Pero al mismo tiempo, ambos quedan expuestos a un entorno que estimula la infidelidad, la comparación constante y la deshumanización del otro.

Infidelidad: Cuando el Placer Rompe la Confianza.

La infidelidad no comienza en el acto físico. Comienza en la ruptura del límite interno. En la exposición constante a estímulos que erosionan la satisfacción con lo real y hacen que lo cotidiano parezca insuficiente.

La traición empieza antes del acto.

La traición empieza antes del acto.

Desde el análisis de pareja se observa un patrón repetido:

  • Disminución de la empatía.
  • Aumento de la insatisfacción.
  • Pérdida de intimidad auténtica.
  • Una normalización del engaño emocional o sexual.

El resultado no es libertad; es vacío emocional, culpa silenciosa y deterioro de la confianza. Lo que excita sin compromiso suele destruir lo que exige lealtad.

El impacto social: cuando la pareja se rompe, la sociedad se resiente.

Las relaciones estables no son solo un asunto privado. Son la célula básica de la sociedad. Cuando los matrimonios y las parejas fracasan de forma masiva, no se pierde solo una relación: se debilitan los valores que sostienen la convivencia, la educación emocional de los hijos y los sueños sembrados desde la niñez. Los niños crecen observando:

  • Vínculos frágiles.
  • Compromisos descartables.
  • Afectos inestables.

Y lo que se observa, se aprende. Una sociedad sin familias sólidas es una sociedad emocionalmente huérfana.

Poner límites no es represión, es protección.

Hablar de límites hoy incomoda. Se confunde con control o falta de libertad. Sin embargo, desde la psicología madura, el límite es una forma de cuidado, no de opresión. Cada pareja que desea estabilidad necesita establecer márgenes claros:

  • Qué se permite.
  • Qué no se cruza.
  • Qué se cuida por amor al otro y a la relación.

No porque falte deseo en el mundo —de eso sobra—, sino porque lo valioso necesita protección. Carne para disfrutar sobra; compromiso verdadero escasea.
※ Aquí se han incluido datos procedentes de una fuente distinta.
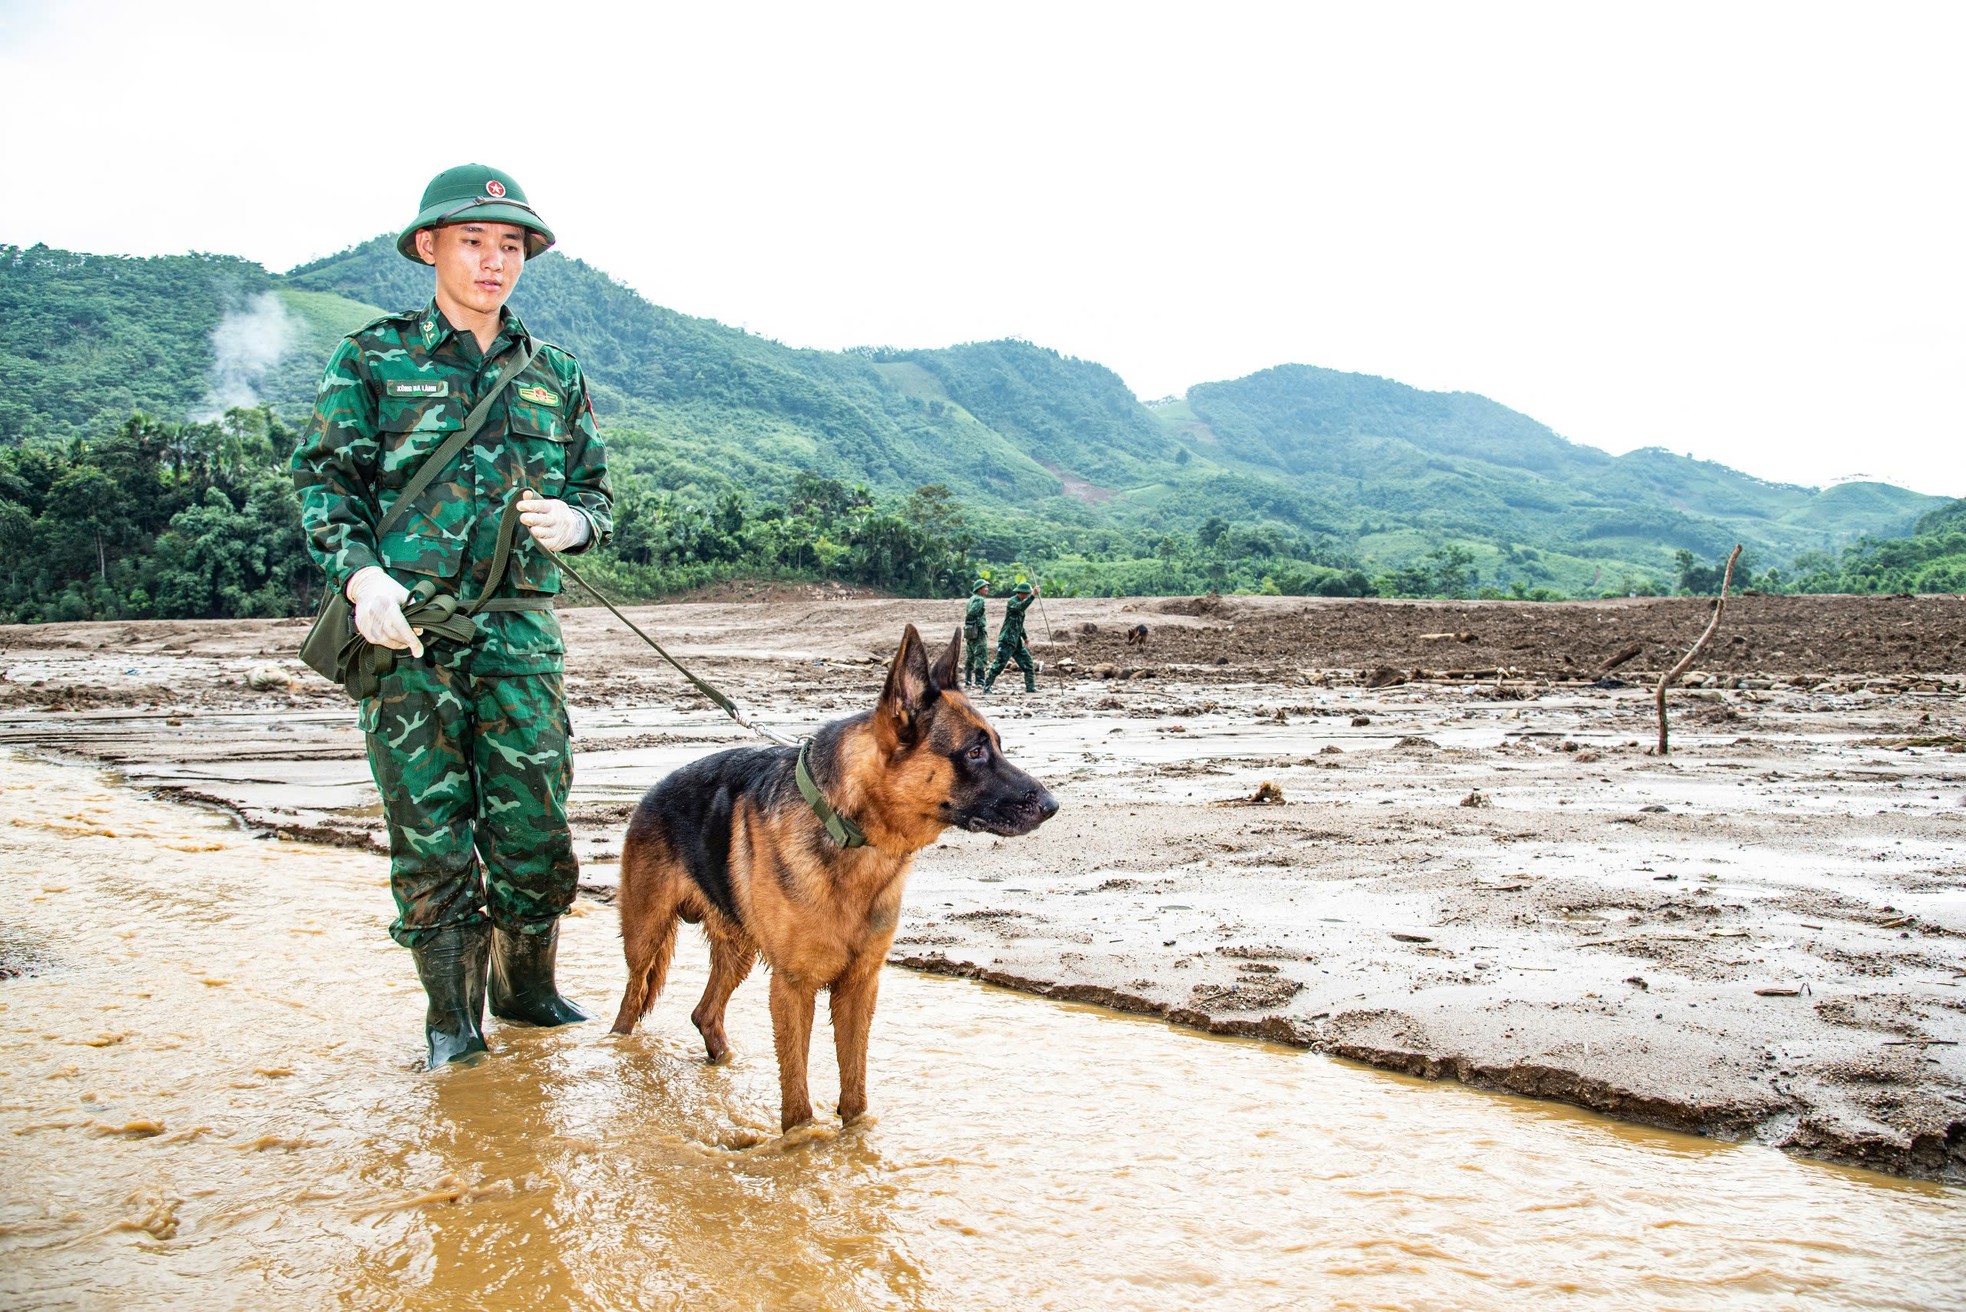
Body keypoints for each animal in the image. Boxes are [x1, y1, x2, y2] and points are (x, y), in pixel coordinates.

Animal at [609, 625, 1061, 1133]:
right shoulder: (793, 988)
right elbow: (797, 1100)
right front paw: (801, 1143)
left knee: (705, 1013)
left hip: (737, 950)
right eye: (975, 752)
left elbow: (855, 1088)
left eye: (998, 745)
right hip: (645, 938)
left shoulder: (859, 986)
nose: (1052, 805)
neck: (850, 829)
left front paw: (854, 1135)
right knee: (631, 1002)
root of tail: (651, 792)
El Amor que Perdura: No se Improvisa.

El amor que perdura se cuida.

El amor que perdura se cuida.

Un matrimonio o una relación construida sobre valores y principios no sobrevive por casualidad. Sobrevive porque:

  • Hay autocontrol.
  • Hay respeto.
  • Hay renuncia consciente.
  • Hay visión de futuro.

El amor duradero no es el que nunca siente tentación, sino el que elige no traicionarse ni traicionar al otro. El placer es fácil. La lealtad es una decisión diaria. Llamar a las cosas por su nombre no es intolerancia; es responsabilidad. Lo que fortalece a la persona, fortalece a la familia. Lo que debilita a la familia, termina deteriorando a la sociedad. Si queremos relaciones sanas, matrimonios estables y generaciones emocionalmente seguras, necesitamos recuperar una verdad sencilla y firme: No todo lo que se desea conviene. No todo lo que se vende edifica. Y no todo lo que es popular es correcto. Elegir bien hoy puede salvar lo que sueñas mañana.